▶ _Task item A_: In the excerpt on packaging the answer library, list every variable assigned in the first package build script, together with the value given to it.
▶ _Task item B_: According to the excerpt on packaging the answer library, which command installs the built version 1.0 package?
▶ _Task item C_: From the excerpt on packaging the answer library, reproduce the passage from "You install the" up to and including "variable - neat!".

After a while, you manage to write a working PGKBUILD
for libanswer
:
pkgname=libanswer
pkgver=1.0
pkgrel=1
pkgdesc="Answer the Ultimate Question"
arch=('x86_64')
...
build() {
gcc -I . -shared answer.c -o libanswer.so
}
package ()
{
mkdir -p $pkgdir/usr/{include,lib}
install answer.h $pkgdir/usr/include/
install libanswer.so $pkgdir/usr/lib
}
Then you build the package with makepkg
$ makepkg
==> Making package: libanswer 1.0-1
...
==> Finished making: libanswer 1.0-1
Everything goes well, and you now have a file named libanswer-1.0-1-x86_64.pkg.tar.xz
next to your PGKBUILD
.
You install the package with pacman
:
$ sudo pacman -U libanswer-1.0-1-x86_64.pkg.tar.xz
Then you find out that you can compile and run print-answer.c
from anywhere in the system using the following commands:
$ gcc print-answer.c -lanswer -o ./print-answer
$ ./print-answer
The answer is 42
This time you need only the name of the library (the part without thelib
prefix and the .so
suffix) after the -l
option. You do not have to worry about include paths or use the LD_LIBRARY_PATH
environment variable - neat!
What you've accomplished is called packaging the answer
library, and its what package maintainers do - well done.
Impressed by your packaging skills4, the Arch Linux maintainers allow you to publish your package in official repositories, which means everyone using Arch Linux is now able to install the libanswer
package in just one command!
A simple change
A few days later, The Experts release a new version of their library (1.1), containing a nice optimization:
char* get_answer() {
return strdup("42");
}
Since you are the maintainer of the libanswer
package, you quickly update the PKGBUILD and publish a new release.
-pkgver=1.0
+pkgver=1.1
pkgrel=1
pkgdesc="Answers the Ultimate Question"
arch=('x86_64')
source=(...)
You build and install the package on your machine and check it still works:
$ makepg
$ sudo pacman -U libanswer-1.1-1-x86_64.pkg.tar.xz
And then you publish the new version of the libanswer
package.

Data drawn from a collection:
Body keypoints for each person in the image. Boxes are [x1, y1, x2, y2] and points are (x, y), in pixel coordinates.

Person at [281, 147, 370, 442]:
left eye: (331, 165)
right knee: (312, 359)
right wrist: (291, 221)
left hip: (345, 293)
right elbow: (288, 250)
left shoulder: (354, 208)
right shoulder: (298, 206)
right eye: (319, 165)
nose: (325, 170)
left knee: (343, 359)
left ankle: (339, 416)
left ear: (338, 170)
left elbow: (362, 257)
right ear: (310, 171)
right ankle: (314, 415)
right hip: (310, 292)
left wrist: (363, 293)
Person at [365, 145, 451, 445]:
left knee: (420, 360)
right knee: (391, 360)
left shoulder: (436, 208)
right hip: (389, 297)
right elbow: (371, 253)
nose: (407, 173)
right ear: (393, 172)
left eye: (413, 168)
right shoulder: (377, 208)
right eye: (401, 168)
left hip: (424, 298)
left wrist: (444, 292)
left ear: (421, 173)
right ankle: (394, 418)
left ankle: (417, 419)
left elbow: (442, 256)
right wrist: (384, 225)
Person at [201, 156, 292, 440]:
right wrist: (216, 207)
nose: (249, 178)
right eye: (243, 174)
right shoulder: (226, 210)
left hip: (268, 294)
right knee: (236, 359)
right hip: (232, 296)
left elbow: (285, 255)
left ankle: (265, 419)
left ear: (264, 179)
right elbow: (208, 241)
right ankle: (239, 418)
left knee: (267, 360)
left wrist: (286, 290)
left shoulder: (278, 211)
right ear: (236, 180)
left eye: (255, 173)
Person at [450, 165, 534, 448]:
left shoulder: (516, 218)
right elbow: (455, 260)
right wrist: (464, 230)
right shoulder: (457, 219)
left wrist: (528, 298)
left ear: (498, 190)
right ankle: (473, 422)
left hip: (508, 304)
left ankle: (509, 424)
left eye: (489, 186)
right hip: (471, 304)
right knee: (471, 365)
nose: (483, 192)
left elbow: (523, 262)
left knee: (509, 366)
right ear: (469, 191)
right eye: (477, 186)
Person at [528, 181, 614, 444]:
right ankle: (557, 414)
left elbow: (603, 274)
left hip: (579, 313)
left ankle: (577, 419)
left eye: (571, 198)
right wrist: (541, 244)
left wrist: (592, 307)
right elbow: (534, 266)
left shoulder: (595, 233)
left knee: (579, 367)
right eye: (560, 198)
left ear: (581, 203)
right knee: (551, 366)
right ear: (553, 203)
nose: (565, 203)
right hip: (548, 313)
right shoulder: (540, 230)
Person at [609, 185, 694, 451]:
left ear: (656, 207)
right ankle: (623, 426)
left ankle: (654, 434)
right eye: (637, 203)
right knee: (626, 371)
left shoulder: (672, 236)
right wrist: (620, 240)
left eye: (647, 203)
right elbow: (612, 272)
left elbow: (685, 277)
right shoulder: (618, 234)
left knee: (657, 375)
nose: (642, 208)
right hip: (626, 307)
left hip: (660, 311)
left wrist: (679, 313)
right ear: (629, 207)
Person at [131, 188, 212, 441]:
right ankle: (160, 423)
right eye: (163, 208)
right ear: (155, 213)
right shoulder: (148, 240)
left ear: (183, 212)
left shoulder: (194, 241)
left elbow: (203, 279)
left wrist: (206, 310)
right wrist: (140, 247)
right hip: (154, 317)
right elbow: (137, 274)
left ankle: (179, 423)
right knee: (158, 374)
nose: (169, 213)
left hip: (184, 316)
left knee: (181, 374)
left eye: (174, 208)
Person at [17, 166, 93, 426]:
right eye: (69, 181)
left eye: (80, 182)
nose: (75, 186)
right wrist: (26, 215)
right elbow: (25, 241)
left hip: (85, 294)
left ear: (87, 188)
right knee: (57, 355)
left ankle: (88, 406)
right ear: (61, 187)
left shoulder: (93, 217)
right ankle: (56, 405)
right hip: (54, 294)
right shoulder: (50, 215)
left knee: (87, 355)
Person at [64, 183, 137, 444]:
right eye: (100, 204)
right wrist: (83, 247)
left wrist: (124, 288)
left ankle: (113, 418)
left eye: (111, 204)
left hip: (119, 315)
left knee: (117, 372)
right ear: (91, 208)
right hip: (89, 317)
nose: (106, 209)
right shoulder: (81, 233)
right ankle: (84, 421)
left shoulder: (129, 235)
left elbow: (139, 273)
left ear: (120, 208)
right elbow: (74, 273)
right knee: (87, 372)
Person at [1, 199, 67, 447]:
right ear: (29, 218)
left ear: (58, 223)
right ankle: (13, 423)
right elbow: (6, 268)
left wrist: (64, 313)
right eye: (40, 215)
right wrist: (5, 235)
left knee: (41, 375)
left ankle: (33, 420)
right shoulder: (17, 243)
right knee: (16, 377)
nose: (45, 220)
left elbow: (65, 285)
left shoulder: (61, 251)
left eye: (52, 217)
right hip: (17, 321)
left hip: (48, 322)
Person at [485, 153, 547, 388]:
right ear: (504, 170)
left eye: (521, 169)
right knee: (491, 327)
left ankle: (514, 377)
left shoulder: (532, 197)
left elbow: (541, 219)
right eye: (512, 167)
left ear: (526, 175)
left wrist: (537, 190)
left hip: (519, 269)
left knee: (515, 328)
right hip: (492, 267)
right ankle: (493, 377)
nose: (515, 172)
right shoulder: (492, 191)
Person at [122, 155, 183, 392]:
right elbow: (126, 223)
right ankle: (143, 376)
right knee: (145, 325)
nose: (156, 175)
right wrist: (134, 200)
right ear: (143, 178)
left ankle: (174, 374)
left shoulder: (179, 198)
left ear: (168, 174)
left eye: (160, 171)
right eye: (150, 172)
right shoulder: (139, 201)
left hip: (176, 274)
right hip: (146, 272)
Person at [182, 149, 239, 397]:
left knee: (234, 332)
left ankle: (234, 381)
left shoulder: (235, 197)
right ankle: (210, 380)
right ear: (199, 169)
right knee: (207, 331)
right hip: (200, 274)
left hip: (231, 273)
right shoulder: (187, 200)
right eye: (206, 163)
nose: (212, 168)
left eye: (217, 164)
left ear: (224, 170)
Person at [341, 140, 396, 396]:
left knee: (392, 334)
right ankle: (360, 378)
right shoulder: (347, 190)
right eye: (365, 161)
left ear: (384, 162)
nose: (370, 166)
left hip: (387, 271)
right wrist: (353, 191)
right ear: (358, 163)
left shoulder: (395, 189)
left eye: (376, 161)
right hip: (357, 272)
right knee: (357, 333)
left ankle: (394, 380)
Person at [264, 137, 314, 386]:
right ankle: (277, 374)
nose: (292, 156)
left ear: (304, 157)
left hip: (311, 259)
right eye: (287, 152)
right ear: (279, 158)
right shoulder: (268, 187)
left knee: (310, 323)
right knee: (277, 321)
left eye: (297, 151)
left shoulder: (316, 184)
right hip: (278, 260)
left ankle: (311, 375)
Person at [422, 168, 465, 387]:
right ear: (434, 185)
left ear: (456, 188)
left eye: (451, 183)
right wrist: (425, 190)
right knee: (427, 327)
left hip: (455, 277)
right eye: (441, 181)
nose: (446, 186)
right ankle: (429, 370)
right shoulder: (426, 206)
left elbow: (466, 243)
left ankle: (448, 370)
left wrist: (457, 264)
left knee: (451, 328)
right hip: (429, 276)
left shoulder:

▶ _Response box A_:
pkgname=libanswer
pkgver=1.0
pkgrel=1
pkgdesc="Answer the Ultimate Question"
arch=('x86_64')

▶ _Response box B_: $ sudo pacman -U libanswer-1.0-1-x86_64.pkg.tar.xz

▶ _Response box C_:
You install the package with pacman
:
$ sudo pacman -U libanswer-1.0-1-x86_64.pkg.tar.xz
Then you find out that you can compile and run print-answer.c
from anywhere in the system using the following commands:
$ gcc print-answer.c -lanswer -o ./print-answer
$ ./print-answer
The answer is 42
This time you need only the name of the library (the part without thelib
prefix and the .so
suffix) after the -l
option. You do not have to worry about include paths or use the LD_LIBRARY_PATH
environment variable - neat!